I suggest awareness is a valuable lesson for us from the Gospel today. It is really quite simple but profound. It’s a lesson that is easy to miss in the scene with the lepers. But listen again. “As [Jesus] was entering a village, ten lepers met him,… saying ‘Jesus, Master! Have pity on us!’ And when he saw them, he said, ‘Go show yourselves to the priests.’ As they were going they were cleansed. And one of them, realizing he had been healed, returned, glorifying God… and fell at the feet of Jesus and thanked him.” Only one of them realized. It’s the lesson of awareness. And it had a direct impact on the healed leper’s relationship with God because that awareness led him back to Jesus in a posture of worship (he fell at his feet) and in gratitude. Leprosy is a clear affliction, a disease.

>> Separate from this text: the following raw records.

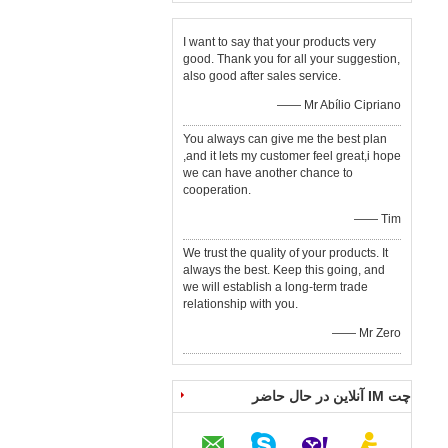
I want to say that your products very
good. Thank you for all your suggestion,
also good after sales service.
—— Mr Abílio Cipriano
You always can give me the best plan
,and it lets my customer feel great,i hope
we can have another chance to
cooperation.
—— Tim
We trust the quality of your products. It
always the best. Keep this going, and
we will establish a long-term trade
relationship with you.
—— Mr Zero
چت IM آنلاین در حال حاضر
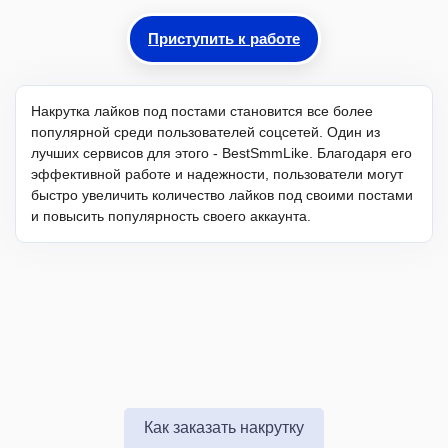
Приступить к работе
Накрутка лайков под постами становится все более
популярной среди пользователей соцсетей. Один из
лучших сервисов для этого - BestSmmLike. Благодаря его
эффективной работе и надежности, пользователи могут
быстро увеличить количество лайков под своими постами
и повысить популярность своего аккаунта.
Как заказать накрутку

But the truth is we each have and carry afflictions, both physical and spiritual, some obvious and public, like leprosy would be; others, more subtle or hidden. Perhaps it is those hidden spiritual diseases that are even more dangerous than something like an obvious physical disease. I say, “more dangerous,” because we can remain unaware of hidden disease, or we can simply hide it, leaving it unconfessed and unaddressed. Is our awareness of our afflictions and awareness of what God is doing in us a critical lesson with spiritual implications? I think so. I think the Gospel shows us just how much is riding on awareness. The passage doesn’t tell us everything that happened with the other nine healed lepers. We know they were physically healed. But what about deeper healing in their relationship with God? What about the deeper matter of their salvation? Can we know anything about that? I think we can. For only one of the ten – the one who was aware and realized – heard these words: “Stand up and go; your faith has saved you.”